• Immer vor Ort

Fast 330.000 Mitarbeiter tragen das Engagement der REWE Group. Sie kennen ihre Kunden und Lieferanten, sie gestalten täglich ihren Arbeitsplatz. Und sie sind immer vor Ort – in den Märkten, den Lagern und der Verwaltung.
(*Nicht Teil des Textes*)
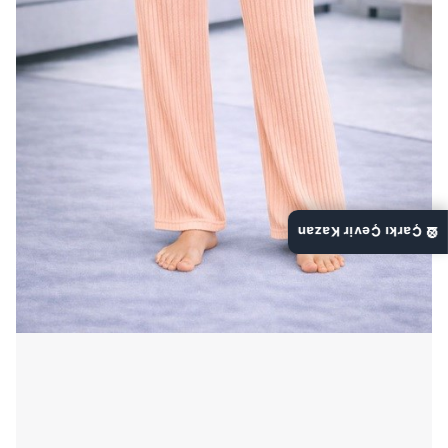
🎡 Çarkı Çevir Kazan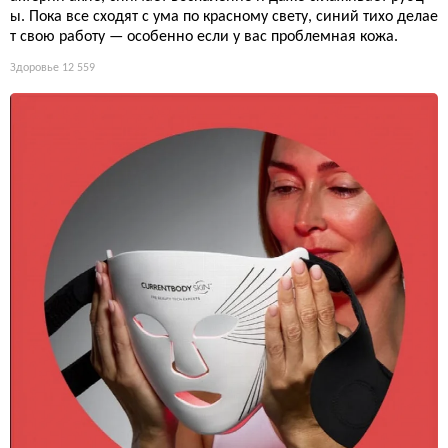
ы. Пока все сходят с ума по красному свету, синий тихо делае
т свою работу — особенно если у вас проблемная кожа.
Здоровье
12 559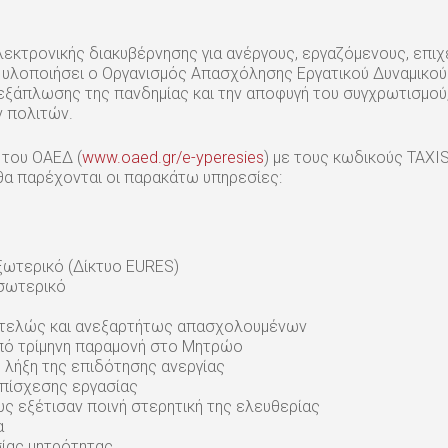
κτρονικής διακυβέρνησης για ανέργους, εργαζόμενους, επιχε
 υλοποιήσει ο Οργανισμός Απασχόλησης Εργατικού Δυναμικού 
εξάπλωσης της πανδημίας και την αποφυγή του συγχρωτισμού,
 πολιτών.
 του ΟΑΕΔ (
www.oaed.gr/e-yperesies
) με τους κωδικούς TAXI
α παρέχονται οι παρακάτω υπηρεσίες:
ξωτερικό (Δίκτυο EURES)
εσωτερικό
τοτελώς και ανεξαρτήτως απασχολουμένων
 από τρίμηνη παραμονή στο Μητρώο
τη λήξη της επιδότησης ανεργίας
επίσχεσης εργασίας
υς εξέτισαν ποινή στερητική της ελευθερίας
α
σίας μητρότητας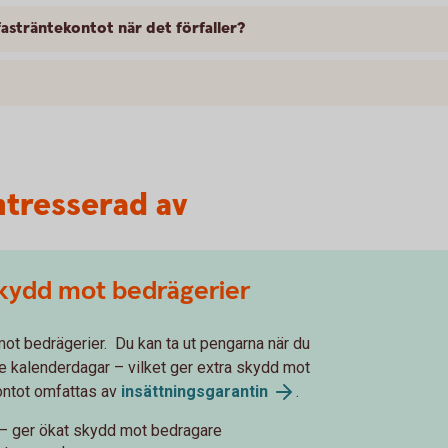
asträntekontot när det förfaller?
ntresserad av
skydd mot bedrägerier
mot bedrägerier. Du kan ta ut pengarna när du
tre kalenderdagar – vilket ger extra skydd mot
Kontot omfattas av
insättningsgarantin
.
g – ger ökat skydd mot bedragare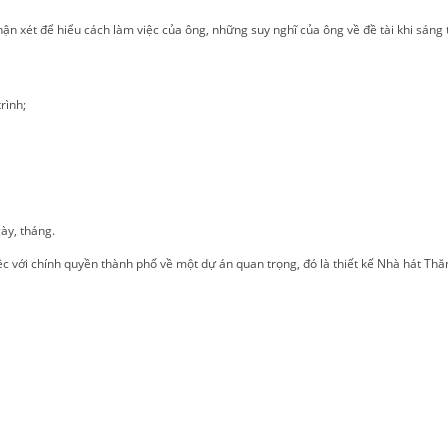
n xét để hiểu cách làm việc của ông, những suy nghĩ của ông về đề tài khi sáng 
rình;
ày, tháng.
 với chính quyền thành phố về một dự án quan trọng, đó là thiết kế Nhà hát Thăn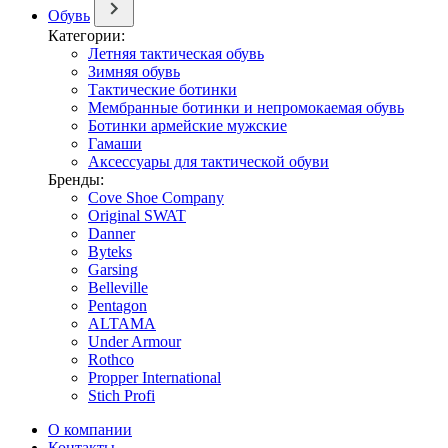
Обувь
Категории:
Летняя тактическая обувь
Зимняя обувь
Тактические ботинки
Мембранные ботинки и непромокаемая обувь
Ботинки армейские мужские
Гамаши
Аксессуары для тактической обуви
Бренды:
Cove Shoe Company
Original SWAT
Danner
Byteks
Garsing
Belleville
Pentagon
ALTAMA
Under Armour
Rothco
Propper International
Stich Profi
О компании
Контакты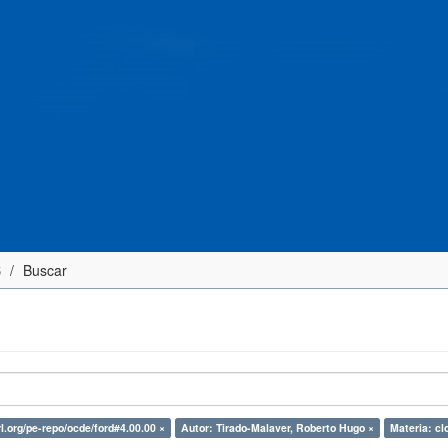
S
Buscar
rl.org/pe-repo/ocde/ford#4.00.00 ×
Autor: Tirado-Malaver, Roberto Hugo ×
Materia: cl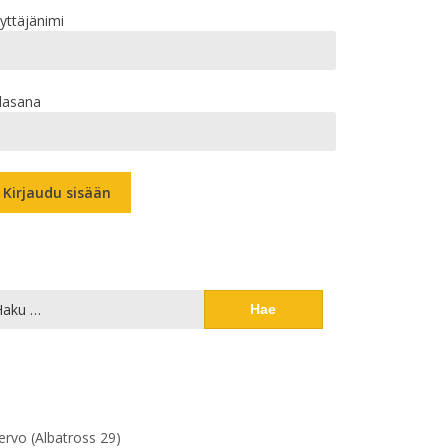
yttäjänimi
lasana
ku:
lervo (Albatross 29)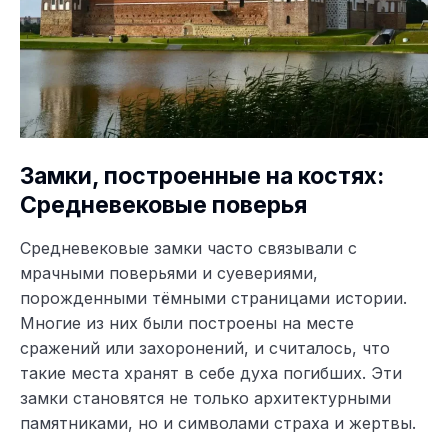
Замки, построенные на костях:
Средневековые поверья
Средневековые замки часто связывали с
мрачными поверьями и суевериями,
порожденными тёмными страницами истории.
Многие из них были построены на месте
сражений или захоронений, и считалось, что
такие места хранят в себе духа погибших. Эти
замки становятся не только архитектурными
памятниками, но и символами страха и жертвы.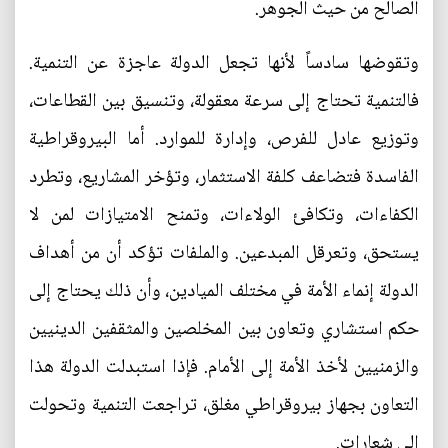
الصالح من حيث الجوهر.
وتقوضها سادساً لأنها تجعل الدولة عاجزة عن التنمية.
فالتنمية تحتاج إلى سرعة معقولة، وتنسيق بين القطاعات،
وتوزيع عادل للفرص، وإدارة للموارد. أما البيروقراطية
الفاسدة فتضاعف كلفة الاستثمار، وتؤخر المشاريع، وتطرد
الكفاءات، وتكافئ الولاءات، وتمنح الامتيازات لمن لا
يستحق، وتعرقل المبدعين. والملفات تؤكد أن من أهداف
الدولة إنماء الأمة في مختلف الميادين، وأن ذلك يحتاج إلى
حكم استشاري وتعاون بين المخلصين والمثقفين الدينيين
والزمنيين لأخذ الأمة إلى الأمام. فإذا استبدلت الدولة هذا
التعاون بجهاز بيروقراطي مغلق، تراجعت التنمية وتحولت
إلى شعارات.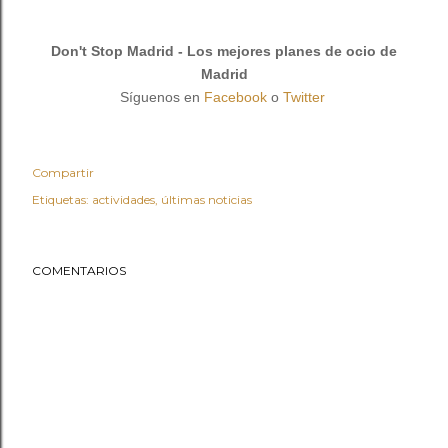
Don't Stop Madrid - Los mejores planes de ocio de
Madrid
Síguenos en
Facebook
o
Twitter
Compartir
Etiquetas:
actividades
últimas noticias
COMENTARIOS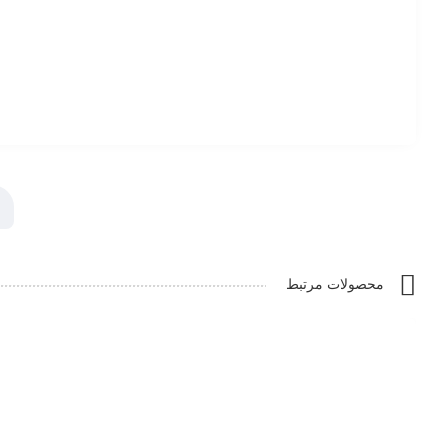
محصولات مرتبط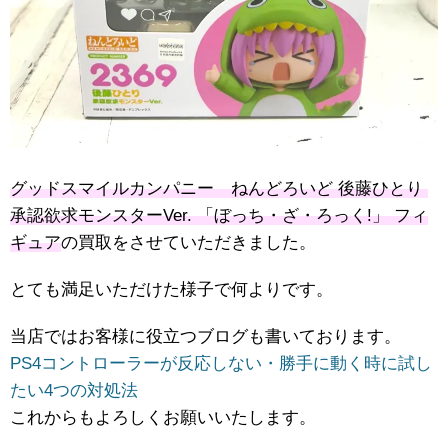
グッドスマイルカンパニー ねんどろいど ​後藤ひとり ​
承認欲求モンスターVer. ​「ぼっち・ざ・ろっく!」 フィ
ギュア
の買取をさせていただきました。
とても満足いただけた様子で何よりです。
当店ではお客様に役立つブログも書いております。
PS4コントローラーが反応しない・勝手に動く時に試し
たい4つの対処法
これからもよろしくお願いいたします。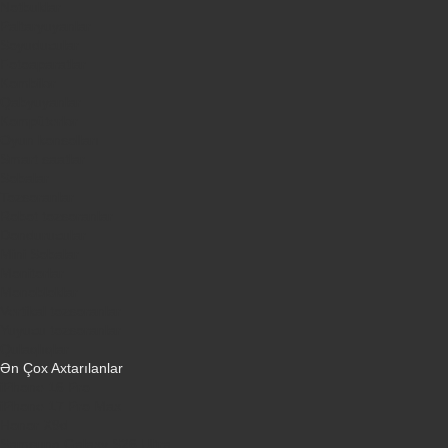
Notbuklar
Paltaryuyanlar
Soyuducular
Fotoaparatlar
Kombilər
Qabyuyanlar
Kompüterlər
Oyun konsolları
Smart saatlar
Sobalar
Tozsoranlar
Robot tozsoranlar
Dondurucular
Mini Sobalar
Monitorlar
Monobloklar
Vertikal tozsoranlar
Yuyucu tozsoranlar
Qulaqlıqlar
Ən Çox Axtarılanlar
iPhone 16 Pro
iPhone 17 Pro Max
Honor X9d
Samsung Galaxy S26 Ultra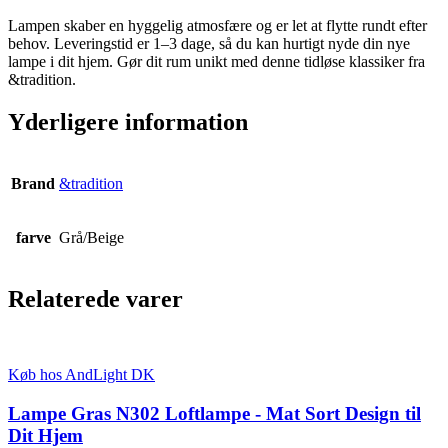
Lampen skaber en hyggelig atmosfære og er let at flytte rundt efter
behov. Leveringstid er 1–3 dage, så du kan hurtigt nyde din nye
lampe i dit hjem. Gør dit rum unikt med denne tidløse klassiker fra
&tradition.
Yderligere information
Brand
&tradition
farve
Grå/Beige
Relaterede varer
Køb hos AndLight DK
Lampe Gras N302 Loftlampe - Mat Sort Design til
Dit Hjem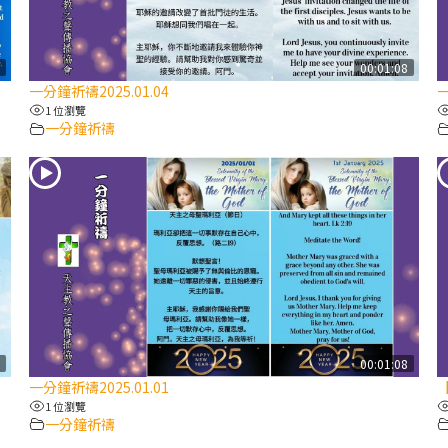
8
00:01:08
一分鐘祈禱2025.01.04
一
1 位瀏覽
一分鐘祈禱
7
00:01:08
一分鐘祈禱2025.01.01
【
1 位瀏覽
一分鐘祈禱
Deshalb sind die Beschäftigten wichtige Botschafter für Nachhaltigkeit: Sie entdecken Verbesserungspotenziale und wissen, welche Maßnahmen wo am besten funktionieren. Die REWE Group möchte durch Informationen den Blick ihrer Mitarbeiter schärfen und ihr Wissen nutzen, um ihnen und den Kunden die Vielfalt der Möglichkeiten für nachhaltigeres Handeln zu eröffnen.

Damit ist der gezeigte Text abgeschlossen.